Die dauerhafte Erstattungsfähigkeit neu zugelassener Arzneimittel soll nach Vorstellung der Union davon abhängig sein, ob Arzneimittelhersteller innerhalb eines Quartals nach Zulassung Vertragsverhandlungen beginnen oder sich an einer Kosten-Nutzen-Bewertung beteiligen und es innerhalb von einem Jahr zu einem vereinbarten Preis kommt. Handelt der Arzneimittelhersteller nicht innerhalb dieser Frist, so soll der G-BA über die weitere Erstattungsfähigkeit und den erstattungsfähigen Preis für das Arzneimittel entscheiden.

Stärkung der Festbeträge Apotheker sollen nach dem Unions-Konzept keine Austauschpflicht mehr haben, soweit es sich um Arzneimittel handelt, die einer Festbetragsregelung unterliegen.

Foto: Sket

Kurzfristige Maßnahmen

Als kurzfristig wirksame Einsparbeiträge nennt das Papier ein bis zum 31. Dezember 2013 befristetes Preismoratorium für Arzneimittel (Preisbezugspunkt
1. Januar 2010 oder eher früher).
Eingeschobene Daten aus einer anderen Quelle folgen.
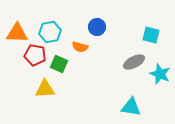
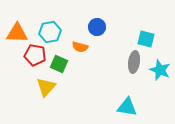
cyan square: moved 5 px left, 4 px down
gray ellipse: rotated 55 degrees counterclockwise
cyan star: moved 4 px up
yellow triangle: moved 1 px right, 2 px up; rotated 45 degrees counterclockwise
cyan triangle: moved 4 px left
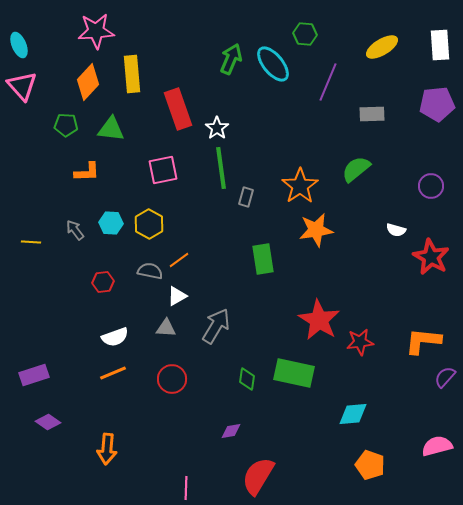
Zudem wird vorgeschlagen, mittels eines internationalen Preismonitorings die Preise aller patentgeschützten Arzneimittel auf dem deutschen Markt mit denen auf bedeutenden Referenzmärkten zu vergleichen. Soweit sie in Deutschland mehr als 20 Prozent nach oben abweichen, sollen sie angepasst werden. Da die vorgeschlagenen Maßnahmen zur strukturellen Neuordnung des Arzneimittelbereichs frühestens in zwei bis drei Jahren ihre tatsächliche Wirkung voll entfalten könnten, soll ab 2011 überdies der Herstellerrabatt auf Originalpräparate bzw. patentgeschützte Arzneimittel um zehn Prozentpunkte (von 6% auf 16%) erhöht werden. Dies entspreche einem jährlichen Einsparvolumen von 1,1 Mrd. Euro. Einsparungen aufseiten des pharmazeutischen Großhandels, wie sie das Bundesgesundheitsministerium ins Spiel gebracht hat, sieht das Papier nicht vor.
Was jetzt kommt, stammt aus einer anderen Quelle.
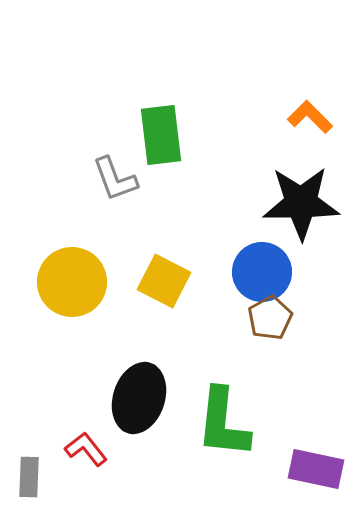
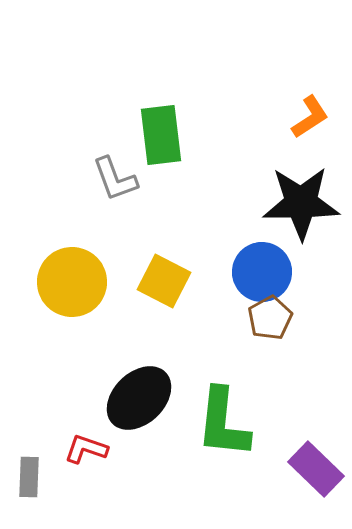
orange L-shape: rotated 102 degrees clockwise
black ellipse: rotated 28 degrees clockwise
red L-shape: rotated 33 degrees counterclockwise
purple rectangle: rotated 32 degrees clockwise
Rösler will vor Ostern Eckpunkte vorstellen

Singhammer zufolge will die Union diese Woche zusammen mit der FDP über das Konzept beraten. "Unser Ziel ist es, so rasch wie möglich zu Eckpunkten zu kommen", so der Unions-Fraktionsvize. Auch Spahn zeigte sich zuversichtlich. "Unsere Vorschläge sind eine gute Basis für die Gespräche mit dem Koalitionspartner." Zwar gebe es an einigen Stellen unterschiedliche Ansätze. Dies werde sich jedoch ausräumen lassen. Das Bundesgesundheitsministerium kündigte indessen an, Minister Philipp Rösler werde noch vor Ostern seine Eckpunkte für Reformen im Arzneimittelsektor vorstellen. Es wird sich zeigen, ob er dabei die Vorschläge des Koalitionspartners berücksichtigen wird.